Nota a Corte di cassazione, Sez. Lav., sentenza 22 aprile 2025, n. 10468
di Antonella Trovato
Abstract
La nota esamina il rapporto tra i diversi livelli della contrattazione collettiva nel pubblico impiego, analizzandone le cause di nullità e i rimedi azionabili dalla pubblica amministrazione in caso di violazione dei vincoli finanziari.
Particolare attenzione è poi risposta alla tematica dell’indebito retributivo e al suo rapporto con il legittimo affidamento del lavoratore.
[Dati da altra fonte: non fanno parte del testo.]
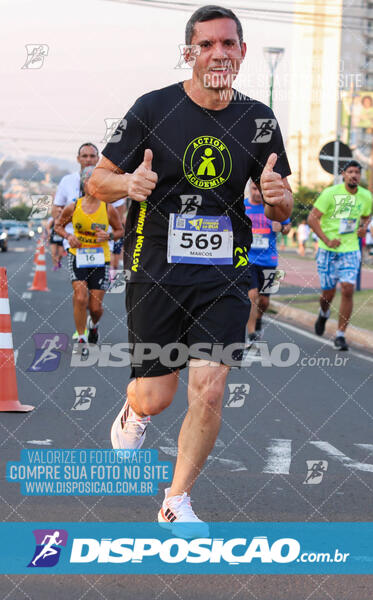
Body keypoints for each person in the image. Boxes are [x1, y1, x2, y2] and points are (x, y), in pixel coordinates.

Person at [89, 5, 293, 533]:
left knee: (209, 388)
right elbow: (98, 182)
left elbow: (282, 201)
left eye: (228, 43)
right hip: (155, 265)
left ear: (242, 52)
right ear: (190, 52)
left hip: (225, 270)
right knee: (157, 395)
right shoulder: (153, 108)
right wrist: (127, 185)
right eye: (206, 45)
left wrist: (277, 198)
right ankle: (134, 412)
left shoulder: (259, 120)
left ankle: (176, 498)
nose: (218, 53)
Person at [52, 142, 125, 338]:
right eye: (84, 156)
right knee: (80, 295)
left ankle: (93, 323)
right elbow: (57, 220)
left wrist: (110, 237)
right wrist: (66, 238)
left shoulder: (108, 204)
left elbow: (120, 227)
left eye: (92, 156)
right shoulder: (71, 195)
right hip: (76, 251)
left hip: (101, 255)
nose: (88, 159)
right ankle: (81, 335)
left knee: (95, 306)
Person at [308, 160, 372, 350]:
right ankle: (323, 313)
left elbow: (366, 216)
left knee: (347, 288)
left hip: (350, 249)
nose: (354, 175)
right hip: (328, 250)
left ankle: (340, 334)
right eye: (350, 172)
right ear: (343, 174)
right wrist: (327, 240)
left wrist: (363, 228)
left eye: (357, 172)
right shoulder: (330, 193)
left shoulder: (366, 196)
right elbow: (312, 218)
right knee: (328, 293)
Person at [245, 180, 291, 344]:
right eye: (254, 189)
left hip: (269, 260)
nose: (257, 193)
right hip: (248, 258)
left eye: (259, 189)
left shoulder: (273, 207)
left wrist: (282, 228)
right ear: (250, 188)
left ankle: (258, 320)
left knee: (264, 301)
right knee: (253, 295)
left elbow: (287, 225)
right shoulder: (242, 206)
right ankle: (251, 333)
La Cassazione, nella sentenza in commento, aderisce all’orientamento giurisprudenziale prevalente e afferma che il legittimo affidamento del percettore non esclude la ripetibilità delle somme, poiché un diritto, se fondato su un titolo nullo, non può dirsi acquisito.
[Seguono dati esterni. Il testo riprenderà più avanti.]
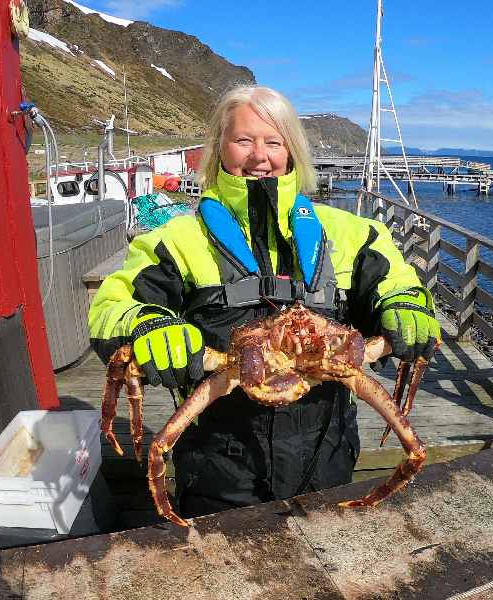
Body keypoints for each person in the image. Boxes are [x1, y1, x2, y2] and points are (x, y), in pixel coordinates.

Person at [88, 85, 441, 519]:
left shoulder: (351, 232)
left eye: (273, 142)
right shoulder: (176, 241)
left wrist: (406, 304)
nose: (260, 156)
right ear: (219, 149)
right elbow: (111, 306)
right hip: (218, 464)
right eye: (243, 140)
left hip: (327, 453)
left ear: (291, 151)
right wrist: (148, 324)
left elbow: (398, 282)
The note examines the relationship between the different levels of collective bargaining in public employment, analyzing the causes of nullity and the remedies available to the public administration in cases of violation of financial constraints.
Particular attention is devoted to the issue of undue remuneration and its relationship with the worker’s legitimate expectation. In the decision under comment, the Supreme Court aligns with the prevailing case law and affirms that the recipient’s legitimate expectation does not preclude the recovery of the sums, since a right founded on a void title cannot be considered acquired.